The Shamisen (Three-Stringed Japanese Instrument) has an origin from the Chinese Sangen, was first introduced to the Ryukyu Kingdom at the end of the 14th century. After that, it was imported to Sakaiminato city in the Tottori prefecture at the end of the Muromachi period and has spread throughout Japan from there. It is said, that the foundation of the Shamisen music in Japan was completed around the Kanei era along with the current form of the Tokyo Shamisen was established and became widely popular among people. The Shamisen is mainly known as the instrument played in the performance of Nagauta (Long Song) and Kouta (Short Song) which accompanies the Kabuki Theater.
At the Tokyo Shamisen Takeuchi Shamisen Shop, is where the manufacturing of Tokyo Shamisen happens. By Yasuo Takeuchi which is a “Sangenshi”, a title used for a craftsman who makes shamisen, for 60 years. He was selected as an outstanding skilled worker by the Governor of Tokyo (“Tokyo-Meister”), a Traditional craftsman of Tokyo, and also an outstanding skilled worker in the Taito Ward of Tokyo. Moreover, he was certified as a Contemporary Master Craftsman from the Minister of Health, Labor and Welfare in 2013.

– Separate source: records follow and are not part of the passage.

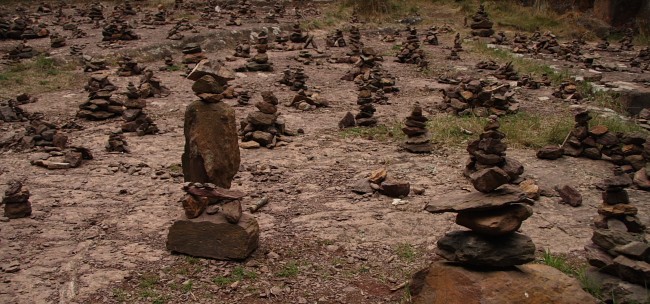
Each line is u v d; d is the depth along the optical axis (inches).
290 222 255.4
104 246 231.9
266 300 193.9
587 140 347.6
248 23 820.0
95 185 300.7
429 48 764.0
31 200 279.7
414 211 267.0
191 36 701.9
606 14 964.0
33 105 467.8
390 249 230.8
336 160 340.8
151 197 284.8
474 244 175.6
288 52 709.9
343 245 233.9
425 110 457.7
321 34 837.2
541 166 330.3
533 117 425.7
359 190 289.3
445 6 1067.9
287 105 474.6
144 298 193.9
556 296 165.3
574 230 248.1
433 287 182.2
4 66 568.1
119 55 617.9
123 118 406.6
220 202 227.1
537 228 249.9
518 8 1034.1
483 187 179.5
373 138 386.0
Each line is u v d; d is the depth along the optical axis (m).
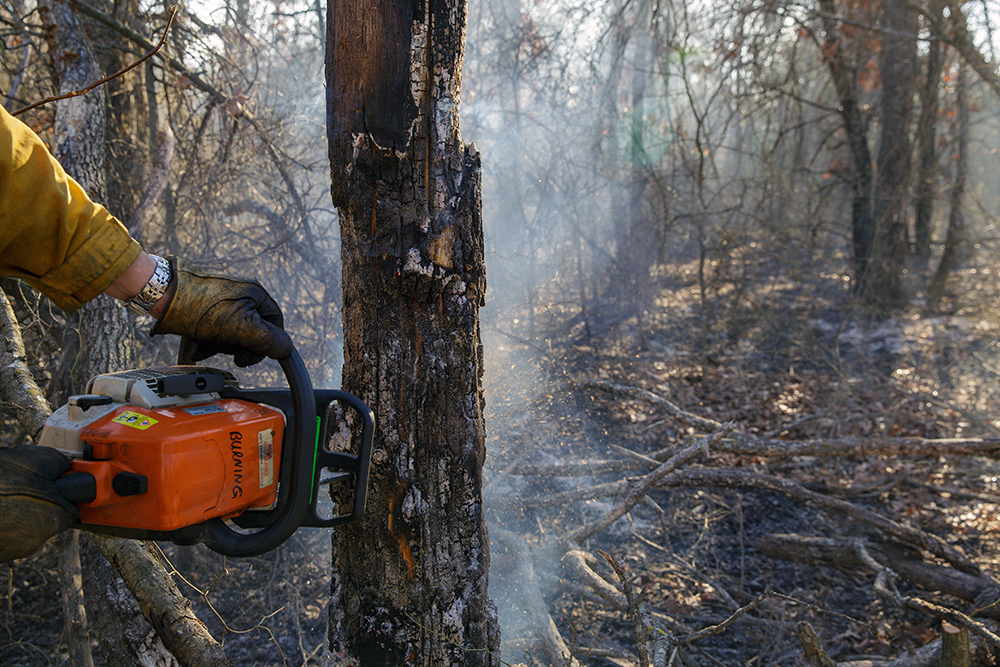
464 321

In the past, there were 28 Shamisen and Koto shops in the Asakusa area but now, only 2 shops remain. This shop also has no successor so it might come to an end in Takeuchi’s generation. In addition to the lacking of craftsman, materials for making shamisen and good quality ones are also extremely expensive. Therefore, Shamisen becomes a high valuable crafts work. The Shamisen’s materials are Kouki (Redsander Wood) grown in India, Shitan (Rosewood) and Karin (Chinese Quince) grown in Thailand and Myanmar, domestic oak and mulberry trees, also animals skin, thread and ivory. Shamisen is made by assembling these materials all together. “The last process which assembles various materials from around the world and parts made by other craftsman is a Shamisen craftsman’s work” said Takeuchi. Since it is really important to test the sound of the Shamisen during the process again and again while continuing the work, the craftsman needs many years of experiences and intuition. The Shamisen is gently made by hands that attracts listeners with its deep and weighted tones.